Eine Wertehaltung, die sich aus den 10 Geboten herleite, gebe den Menschen in einer von Kurzlebigkeit geprägten Welt Halt und Heimat. Damit könne und dürfe sich Kirche nicht in eine „fromme Ecke“ zurückziehen. Sie rief die Landfrauen auf, am jeweils eigenen Ort, die eigenen Werte offen zu leben und zu verantworten. Die Orientierung des eigenen Handelns an Solidarität und Verantwortung, die Bedeutung der Familie als Ort der Weitergabe von Werten, damit sprach Käßmann den Landfrauen aus dem Herzen.

 

„Für viele Landfrauen ist sie ein Vorbild, als kämpferische, mutige und konsequente Frau und Christin“ betonte Evelyn Moscherosch, Präsidentin des Landfrauenverbandes Hessen.
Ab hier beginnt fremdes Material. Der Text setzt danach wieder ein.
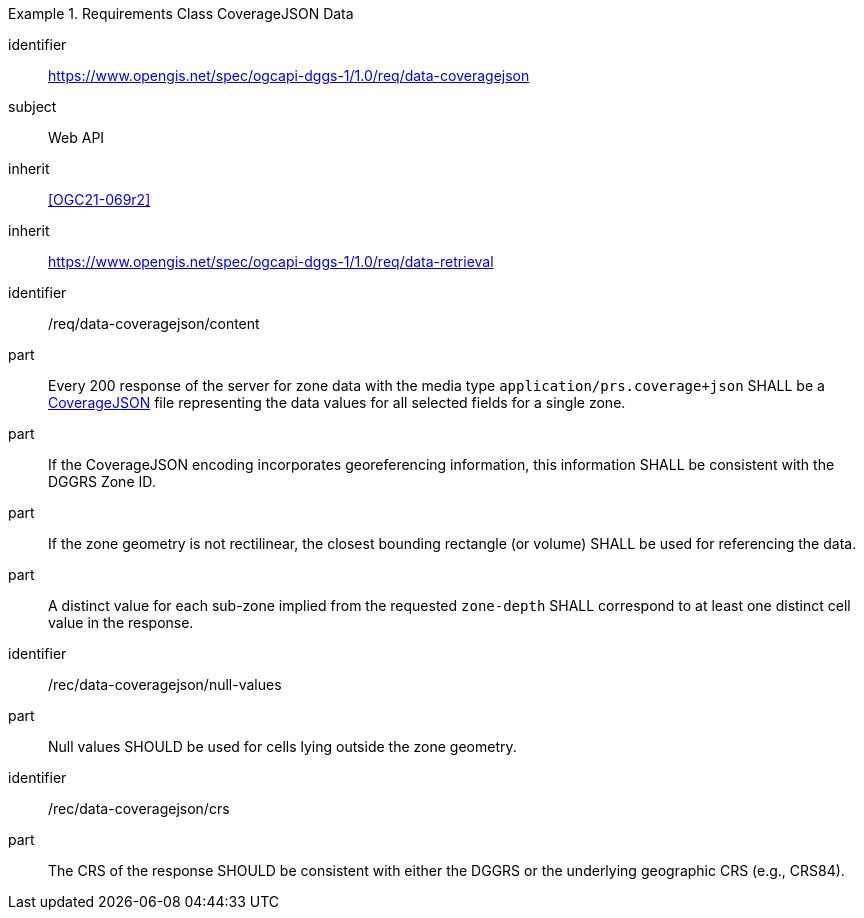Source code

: [[rc_table-data_coveragejson]]

[requirements_class]
.Requirements Class CoverageJSON Data
====
[%metadata]
identifier:: https://www.opengis.net/spec/ogcapi-dggs-1/1.0/req/data-coveragejson
subject:: Web API
inherit:: <<OGC21-069r2>>
inherit:: https://www.opengis.net/spec/ogcapi-dggs-1/1.0/req/data-retrieval
====

[requirement]
====
[%metadata]
identifier:: /req/data-coveragejson/content
part:: Every 200 response of the server for zone data with the media type `application/prs.coverage+json` SHALL be a https://covjson.org/[CoverageJSON] file representing the data values for all selected fields for a single zone.
part:: If the CoverageJSON encoding incorporates georeferencing information, this information SHALL be consistent with the DGGRS Zone ID.
part:: If the zone geometry is not rectilinear, the closest bounding rectangle (or volume) SHALL be used for referencing the data.
part:: A distinct value for each sub-zone implied from the requested `zone-depth` SHALL correspond to at least one distinct cell value in the response.
====

[recommendation]
====
[%metadata]
identifier:: /rec/data-coveragejson/null-values
part:: Null values SHOULD be used for cells lying outside the zone geometry.
====

[recommendation]
====
[%metadata]
identifier:: /rec/data-coveragejson/crs
part:: The CRS of the response SHOULD be consistent with either the DGGRS or the underlying geographic CRS (e.g., CRS84).
====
Moscherosch vertritt die Interessen von 53.000 Frauen im ländlichen Raum. Frauen, die sich in über 800 Landfrauenvereinen in vielfältiger Weise ehrenamtlich für die Gesellschaft einsetzen und das leben, was Käßmann ausführte. Längst sind sie nicht mehr alle Bäuerinnen, aber der ländliche Raum ist ihre Heimat, ihr Lebensraum und Arbeitsplatz, der Ort an dem qualitativ hochwertige regionale Lebensmittel erzeugt werden. Anlässlich der vielfältigen Probleme, mit denen die Zukunft des ländlichen Raumes belastet ist betonte Moscherosch, dass „der ländliche Raum nur mit den Frauen und ihren Familien erhalten werden kann.“ So brauche es nicht nur eine erwerbssichernde Landwirtschaft, sondern auch Verbraucherbildung und Hauswirtschaftliche Alltagskompetenzen in der Schule; nicht nur eine gute Infrastruktur zur Vereinbarkeit von Familie und Beruf sondern auch funktionierende ehrenamtliche Netzwerke. Für diese, wie für die Forderung nach einem gleichberechtigten Zugang zu Informationen, gleiche Bildungschancen für Frauen und eine funktionierende Gesundheitsversorgung forderte sie die Unterstützung der Politik ein.

Zahlreiche Ehrengäste aus der Landespolitik demonstrierten mit ihrem Besuch auf dem Landfrauentag, dass der Landfrauenverbandes Hessen einen hohen Stellenwert hat. Die scheidende Ministerin für Umwelt, Energie, Landwirtschaft und Verbraucherschutz, Silke Lautenschläger, nutzte die Gelegenheit, um sich von den Landfrauen zu verabschieden. „Als wichtige gestaltende Kraft im ländlichen Raum“ hat sie die Landfrauen stets geschätzt und unterstützt.

 

Neben der politischen Schlagkraft präsentierte der gastgebende Bezirkslandfrauenverein Marburg, dass die Landfrauen vor Ort einen wichtigen Stellenwert für ein lebenswertes Leben im ländlichen Raum haben. Ein eigens gegründeter Landfrauen-Chor und die Tanzgruppen der Landfrauenvereine Schwabendorf und Rüdigheim umrahmten den Landfrauentag zum Hessentag mit Gesang und Tanz.

 

„Vom Korn zum Brot“ lautet in diesem Jahr das Motto eines vielfältigen Wissens- und Erlebnisparcours mit dem die Landfrauen im Rahmen der Landesausstellung Einblick in das Engagement des Verbandes im Bereich der Verbraucherbildung und –aufklärung gab. Eingeladen von beeindruckenden, überlebensgroßen Strohpuppen erfuhren die Hessentagsbesucherinnen zehn Tage lang vom Team um Hildegard Schuster vom Fortbildungswerk und den Marburger Landfrauen Wissenswertes rund um dieses wichtige Grundnahrungsmittel und regionale landwirtschaftliche Erzeugnis.